All Herman Melville's Poems Considered at Boston Review
Library of America has published an edition of Herman Melville's Complete Poems, which, in Gillian Osborne's words, "includes collections published during his lifetime and reviewed widely, such as Battle-Pieces (1866), completed in the aftermath of the Civil War. In addition, the book collects work largely unknown by—and unavailable to—general readers until now." Reading on from there:
This latter category includes the epic poem Clarel (1876), notable both for being the longest American poem to date, and for having most of its first edition burned by the publisher to clear out warehouse space. Library of America is billing the Complete Poems as a resuscitation of one of the United States’ greatest nineteenth-century poets, establishing Melville within the company of Walt Whitman and Emily Dickinson. But while the collection has the potential to change popular understanding of the kind of writer Melville was, the pleasures of reading Melville as a poet are ambiguous, as is the urge to classify him as great.

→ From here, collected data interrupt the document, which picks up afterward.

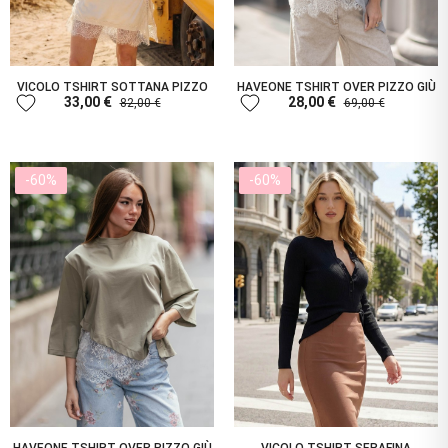
VICOLO TSHIRT SOTTANA PIZZO
HAVEONE TSHIRT OVER PIZZO GIÙ
favorite
favorite
33,00 €
28,00 €
82,00 €
69,00 €
-60%
-60%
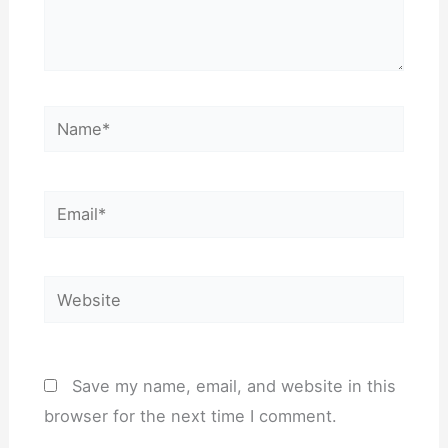
Name*
Email*
Website
Save my name, email, and website in this
browser for the next time I comment.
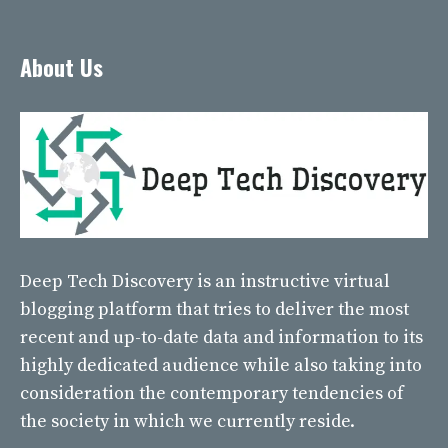
About Us
Deep Tech Discovery
is an instructive virtual
blogging platform that tries to deliver the most
recent and up-to-date data and information to its
highly dedicated audience while also taking into
consideration the contemporary tendencies of
the society in which we currently reside.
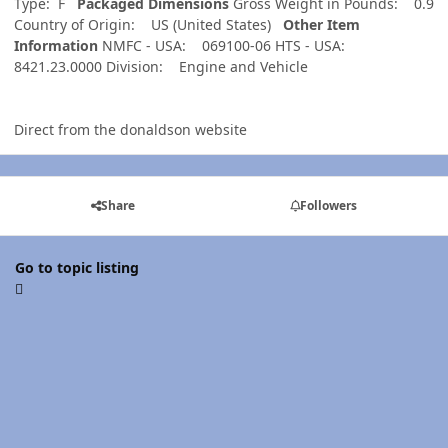
Type: F
Packaged Dimensions
Gross Weight in Pounds: 0.9
Country of Origin: US (United States)
Other Item
Information
NMFC - USA: 069100-06 HTS - USA:
8421.23.0000 Division: Engine and Vehicle
Direct from the donaldson website
Share
Followers
Go to topic listing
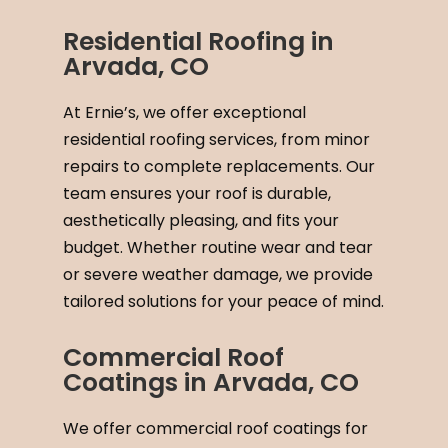
Residential Roofing in
Arvada, CO
At Ernie’s, we offer exceptional
residential roofing services, from minor
repairs to complete replacements. Our
team ensures your roof is durable,
aesthetically pleasing, and fits your
budget. Whether routine wear and tear
or severe weather damage, we provide
tailored solutions for your peace of mind.
Commercial Roof
Coatings in Arvada, CO
We offer commercial roof coatings for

In a prose sketch, “House of the Tragic Poet,” written sometime during the last three decades of his life, Melville imagines a friendly editor’s advice to an aging poet seeking publication for a collection combining poetry and prose: “as regards your manuscript,” the editor confides, “the originality, let me frankly say, is mostly of the negative kind.” Melville wouldn’t have had to stretch far to anticipate such criticism. As a fiction writer, his career tanked after certain demonstrations of originality: in 1851 with the publication of Moby Dick—widely panned upon publication—and even more so the following year, when he published Pierre, an allegorical romance turned urban thriller with heavy doses of incest, gypsy guitars, and aesthetic theory, the combination of which the nineteenth-century reading public was decidedly underprepared to receive.